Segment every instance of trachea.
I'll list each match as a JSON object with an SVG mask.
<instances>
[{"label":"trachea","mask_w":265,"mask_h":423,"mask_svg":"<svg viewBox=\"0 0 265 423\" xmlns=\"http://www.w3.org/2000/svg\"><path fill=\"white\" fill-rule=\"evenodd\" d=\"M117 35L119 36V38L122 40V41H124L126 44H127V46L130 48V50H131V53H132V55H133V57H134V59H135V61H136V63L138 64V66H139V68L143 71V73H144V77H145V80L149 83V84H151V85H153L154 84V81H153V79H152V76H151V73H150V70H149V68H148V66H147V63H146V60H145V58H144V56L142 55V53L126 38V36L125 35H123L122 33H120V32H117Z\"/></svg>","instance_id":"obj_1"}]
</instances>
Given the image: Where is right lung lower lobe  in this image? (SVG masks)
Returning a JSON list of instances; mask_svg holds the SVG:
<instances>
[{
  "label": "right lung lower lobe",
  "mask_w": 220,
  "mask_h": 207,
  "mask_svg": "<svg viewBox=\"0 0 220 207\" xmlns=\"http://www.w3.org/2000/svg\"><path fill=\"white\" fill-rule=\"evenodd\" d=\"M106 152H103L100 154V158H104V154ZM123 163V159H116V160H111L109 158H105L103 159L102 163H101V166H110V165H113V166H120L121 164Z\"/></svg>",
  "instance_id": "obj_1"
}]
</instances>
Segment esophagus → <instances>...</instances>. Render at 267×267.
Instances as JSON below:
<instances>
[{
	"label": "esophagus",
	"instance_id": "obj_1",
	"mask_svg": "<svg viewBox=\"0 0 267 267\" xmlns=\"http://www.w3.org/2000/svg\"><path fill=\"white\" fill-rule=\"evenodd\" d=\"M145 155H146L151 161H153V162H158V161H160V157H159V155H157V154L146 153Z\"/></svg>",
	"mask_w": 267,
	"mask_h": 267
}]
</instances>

#### What is needed
Copy all of the data above, line for line, without changing anything.

#### Task output
Segment every instance of trachea.
I'll list each match as a JSON object with an SVG mask.
<instances>
[{"label":"trachea","mask_w":265,"mask_h":423,"mask_svg":"<svg viewBox=\"0 0 265 423\" xmlns=\"http://www.w3.org/2000/svg\"><path fill=\"white\" fill-rule=\"evenodd\" d=\"M117 35L119 36V38L122 40V41H124L126 44H127V46L130 48V50H131V53H132V55H133V57H134V59H135V61H136V63L138 64V66H139V68L143 71V73H144V77H145V80L149 83V84H151V85H153L154 84V81H153V79H152V76H151V73H150V70H149V68H148V66H147V63H146V60H145V58H144V56L142 55V53L126 38V36L125 35H123L122 33H120V32H117Z\"/></svg>","instance_id":"obj_1"}]
</instances>
Given the image: Where is right lung lower lobe  in this image? (SVG masks)
Returning a JSON list of instances; mask_svg holds the SVG:
<instances>
[{
  "label": "right lung lower lobe",
  "mask_w": 220,
  "mask_h": 207,
  "mask_svg": "<svg viewBox=\"0 0 220 207\" xmlns=\"http://www.w3.org/2000/svg\"><path fill=\"white\" fill-rule=\"evenodd\" d=\"M106 152H103L100 154V158H104V154ZM123 163V159H116V160H111L109 158H105L103 159L102 163H101V166H110V165H113V166H120L121 164Z\"/></svg>",
  "instance_id": "obj_1"
}]
</instances>
Segment esophagus → <instances>...</instances>. Render at 267×267.
Instances as JSON below:
<instances>
[{
	"label": "esophagus",
	"instance_id": "obj_1",
	"mask_svg": "<svg viewBox=\"0 0 267 267\" xmlns=\"http://www.w3.org/2000/svg\"><path fill=\"white\" fill-rule=\"evenodd\" d=\"M145 155H146L151 161H153V162H158V161H160V157H159V155H157V154L146 153Z\"/></svg>",
	"mask_w": 267,
	"mask_h": 267
}]
</instances>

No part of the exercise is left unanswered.